───── Data listing ─────

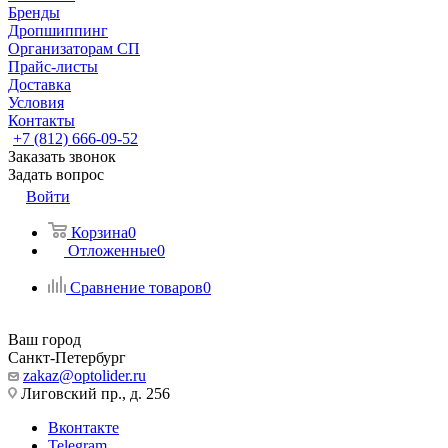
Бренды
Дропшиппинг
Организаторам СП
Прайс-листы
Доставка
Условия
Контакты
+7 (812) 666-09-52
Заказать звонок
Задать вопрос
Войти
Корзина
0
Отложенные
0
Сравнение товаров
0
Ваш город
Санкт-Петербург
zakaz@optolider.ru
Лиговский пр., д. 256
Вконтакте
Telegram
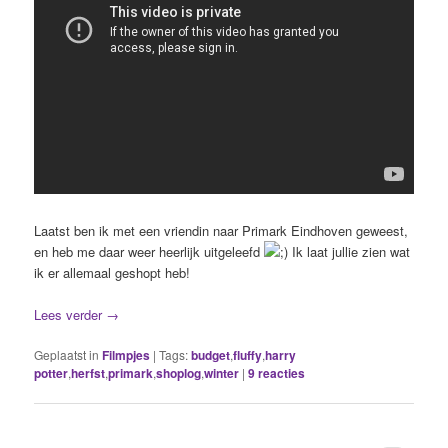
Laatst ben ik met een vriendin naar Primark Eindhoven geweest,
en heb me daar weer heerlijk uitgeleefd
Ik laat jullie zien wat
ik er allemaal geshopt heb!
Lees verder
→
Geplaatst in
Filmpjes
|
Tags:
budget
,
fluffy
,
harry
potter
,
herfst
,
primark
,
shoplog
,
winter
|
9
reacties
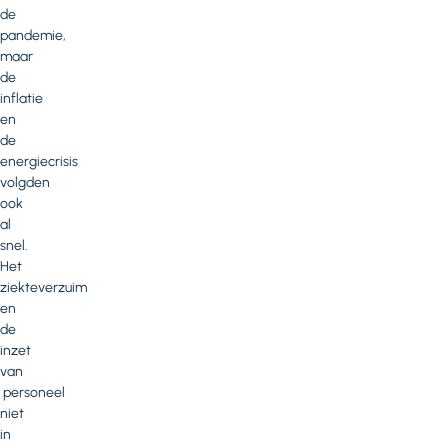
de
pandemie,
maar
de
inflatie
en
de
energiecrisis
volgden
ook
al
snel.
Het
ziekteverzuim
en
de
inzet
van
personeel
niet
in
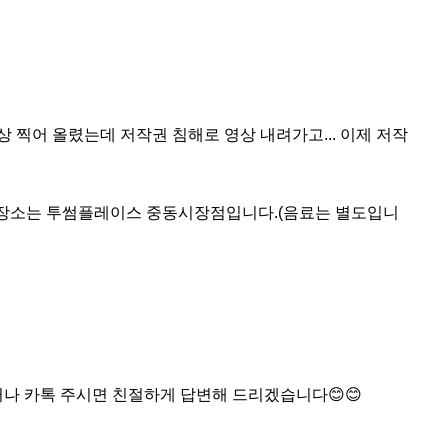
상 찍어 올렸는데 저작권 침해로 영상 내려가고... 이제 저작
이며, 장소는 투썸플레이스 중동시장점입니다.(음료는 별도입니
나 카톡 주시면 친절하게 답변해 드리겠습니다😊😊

─────
───── Data listing ─────

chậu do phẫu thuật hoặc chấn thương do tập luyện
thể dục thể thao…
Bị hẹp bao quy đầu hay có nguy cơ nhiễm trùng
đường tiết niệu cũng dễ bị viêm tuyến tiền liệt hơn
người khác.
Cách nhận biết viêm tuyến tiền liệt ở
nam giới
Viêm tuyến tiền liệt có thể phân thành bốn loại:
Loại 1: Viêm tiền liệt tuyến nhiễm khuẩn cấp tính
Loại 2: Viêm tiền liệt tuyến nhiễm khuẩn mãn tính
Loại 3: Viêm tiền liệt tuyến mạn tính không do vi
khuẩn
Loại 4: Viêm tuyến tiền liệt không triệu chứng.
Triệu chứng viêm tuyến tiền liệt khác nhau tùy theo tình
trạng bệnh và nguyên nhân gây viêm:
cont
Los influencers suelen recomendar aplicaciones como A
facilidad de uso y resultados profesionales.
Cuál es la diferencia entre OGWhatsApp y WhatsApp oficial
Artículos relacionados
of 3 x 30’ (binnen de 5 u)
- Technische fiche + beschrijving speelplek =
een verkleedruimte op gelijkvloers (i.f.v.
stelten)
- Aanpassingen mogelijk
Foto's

─────
───── Data listing ─────

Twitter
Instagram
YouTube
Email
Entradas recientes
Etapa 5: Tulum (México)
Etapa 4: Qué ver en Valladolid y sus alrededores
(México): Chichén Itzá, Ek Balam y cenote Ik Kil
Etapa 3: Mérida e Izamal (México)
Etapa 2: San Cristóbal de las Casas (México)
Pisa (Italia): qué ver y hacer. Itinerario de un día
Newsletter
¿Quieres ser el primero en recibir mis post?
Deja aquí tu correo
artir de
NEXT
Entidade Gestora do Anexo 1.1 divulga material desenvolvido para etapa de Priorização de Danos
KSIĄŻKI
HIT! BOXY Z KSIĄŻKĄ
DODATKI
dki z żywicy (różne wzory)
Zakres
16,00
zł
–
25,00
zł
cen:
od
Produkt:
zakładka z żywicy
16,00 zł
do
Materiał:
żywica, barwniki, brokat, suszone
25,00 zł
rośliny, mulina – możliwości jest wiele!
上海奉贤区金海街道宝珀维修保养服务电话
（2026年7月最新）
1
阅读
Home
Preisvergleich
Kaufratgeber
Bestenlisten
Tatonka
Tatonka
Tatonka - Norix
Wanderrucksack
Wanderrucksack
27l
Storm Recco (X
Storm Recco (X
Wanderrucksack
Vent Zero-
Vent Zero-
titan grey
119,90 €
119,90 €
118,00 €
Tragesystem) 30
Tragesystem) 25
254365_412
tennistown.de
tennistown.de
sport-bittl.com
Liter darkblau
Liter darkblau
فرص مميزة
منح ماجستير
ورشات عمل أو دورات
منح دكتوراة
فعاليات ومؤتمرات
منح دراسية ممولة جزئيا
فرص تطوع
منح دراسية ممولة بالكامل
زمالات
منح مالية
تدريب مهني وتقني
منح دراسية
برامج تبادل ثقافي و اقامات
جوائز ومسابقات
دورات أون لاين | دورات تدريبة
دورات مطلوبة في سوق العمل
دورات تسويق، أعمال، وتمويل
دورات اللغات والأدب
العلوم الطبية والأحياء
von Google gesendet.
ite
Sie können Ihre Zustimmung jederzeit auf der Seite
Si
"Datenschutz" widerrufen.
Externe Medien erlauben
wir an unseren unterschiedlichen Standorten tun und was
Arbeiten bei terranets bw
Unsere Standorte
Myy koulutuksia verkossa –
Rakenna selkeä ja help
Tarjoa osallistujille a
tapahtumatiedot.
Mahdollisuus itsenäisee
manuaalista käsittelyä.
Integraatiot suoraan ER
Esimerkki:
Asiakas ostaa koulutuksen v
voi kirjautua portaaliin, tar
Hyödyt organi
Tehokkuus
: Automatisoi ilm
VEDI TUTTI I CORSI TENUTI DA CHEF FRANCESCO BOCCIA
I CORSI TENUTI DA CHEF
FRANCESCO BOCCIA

─────

(Work request)
Pick out every line above that contains the word "México", and copy each one.

(Task solution)
Etapa 5: Tulum (México)
(México): Chichén Itzá, Ek Balam y cenote Ik Kil
Etapa 3: Mérida e Izamal (México)
Etapa 2: San Cristóbal de las Casas (México)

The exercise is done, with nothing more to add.